I discorsi furono chiari, quel giorno: la divulgazione di informazioni su Scarantino, sugli abusi subiti, la lettera della moglie, la ritrattazione, tutto ciò era orchestrato dalla mafia e faceva parte di una «campagna di delegittimazione nei confronti dei collaboratori di giustizia». Negli stessi giorni i procuratori di Caltanissetta aprirono il fascicolo sulla “sovrastruttura” di politici e giornalisti governati dalla mafia per screditare Scarantino. Fu anche sequestrato il filmato di Studio aperto con due interviste in cui il falso pentito diceva di voler tornare in carcere ( dopo la collaborazione era stato sistemato con la famiglia in un appartamento a Jesolo) e di non voler collaborare più. Poi lui sparì e la moglie tornò in Sicilia. Iniziarono infine i processi, uno, due e tre. Fioccarono gli ergastoli contro persone che non solo erano state vessate e torturate, come Enzino, nelle carceri speciali di Pianosa e Asinara, ma erano anche del tutto estranee all’omicidio Borsellino.

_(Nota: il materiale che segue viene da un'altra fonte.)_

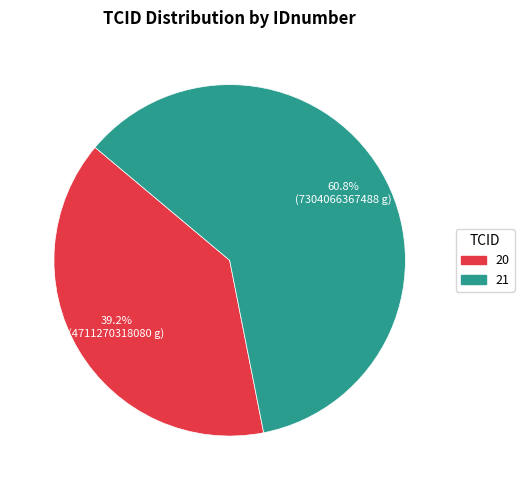

Count the number of slices in the pie.

2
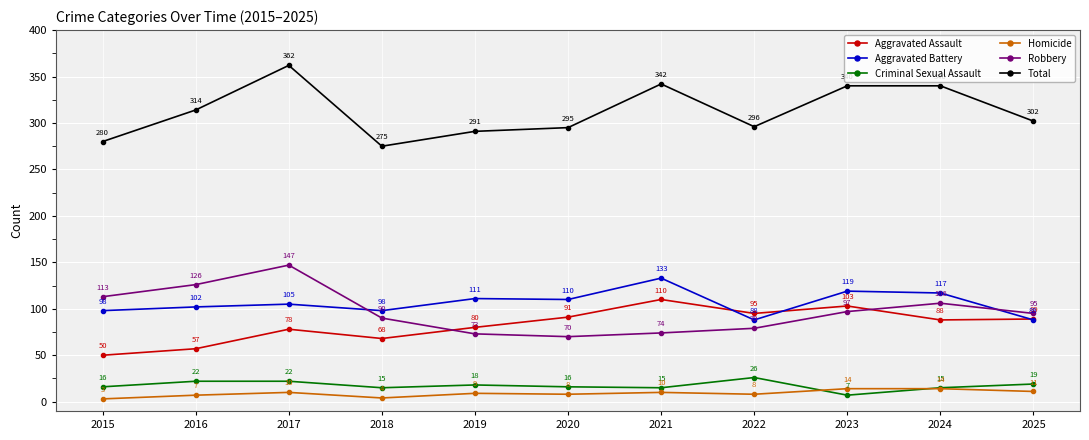

At which category does Aggravated Assault reach its first local valley?

2018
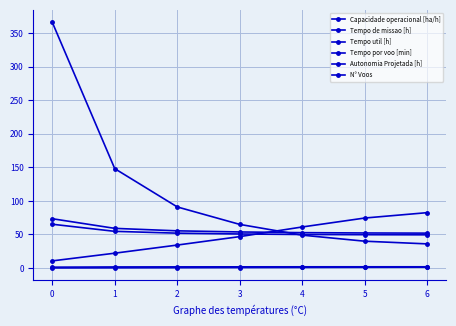

Between 2 and 3, which is larger?

3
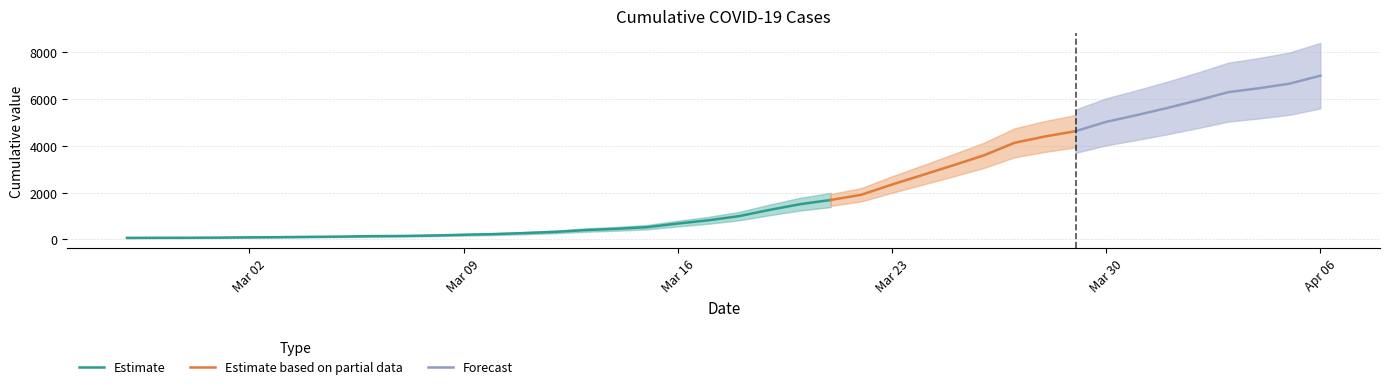

At which category does the chart reach its peak across all series?

2020-04-06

Scarantino fu trattato da vero collaboratore, con pene più lievi degli altri. Tutti i processi parvero volare con primo, secondo grado e Cassazione senza che mai un dubbio solcasse la fronte di magistrati togati e popolari. I pubblici ministeri di Caltanissetta, proprio coloro che oggi sono sospettati di aver suggerito e poi calunniato, erano i trionfatori. Sentiamo le dichiarazioni di uno di loro, Nino Di Matteo, nella requisitoria del 1998: «La ritrattazione dello Scarantino ha finito per avvalorare ancora di più le sue precedenti dichiarazioni». E ancora: «L’avvicinamento dei collaboratori per costringerli a fare marcia indietro è diventata una costante nella strategia di Cosa Nostra».

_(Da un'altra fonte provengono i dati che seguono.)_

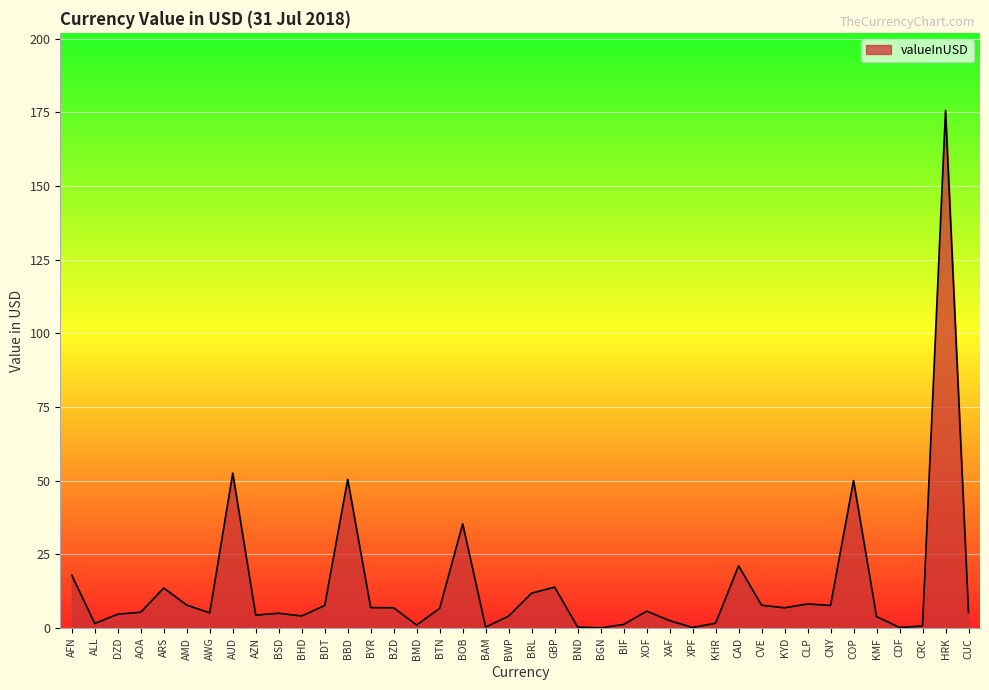

What is the sum of all values?

567.0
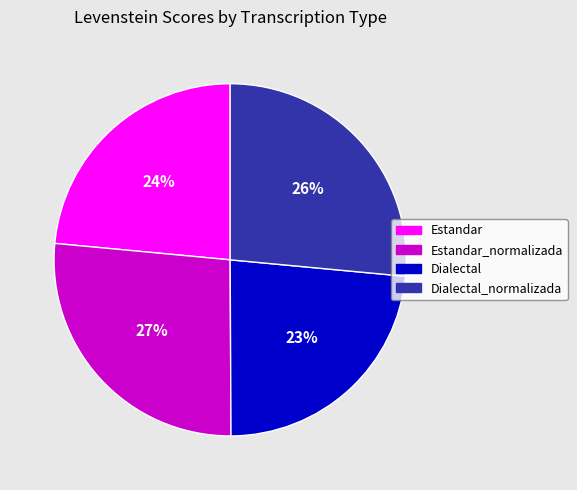

To the nearest percent, what is the average slice percentage?

25%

Non è mancata, nelle sue parole, la stilettata politica: «Lo sparare a zero sui pubblici ministeri, l’accusarli di precostituirsi arbitrariamente le prove a carico dei loro indagati, è diventato una sorta di sport nazionale praticato non tanto dai pentiti, ma da molti di coloro che hanno lo scopo di fare esplodere il sistema giudiziario». Dieci anni dopo, al processo quater, sarà il pentito doc Gaspare Spatuzza a smentirlo. Sono passati sedici anni dall’omicidio Borsellino e finalmente gli innocenti possono essere scarcerati e Scarantino, che non sapeva neanche dove fosse via D’Amelio né chi fosse Borsellino, sarà creduto: lui con quella strage non c’entra affatto. E neppure tutti quelli che lui aveva accusato, non certo spontaneamente. E tutto quell’apparato dei vertici dello Stato che partecipò al grande circo della costruzione a tavolino del falso pentito, che fine ha fatto? Qualcuno come Tinebra e La Barbera non c’è più, altri come Caselli e Serra sono in pensione. Ma altri non demordono. C’è ancora il processo Stato-mafia, no?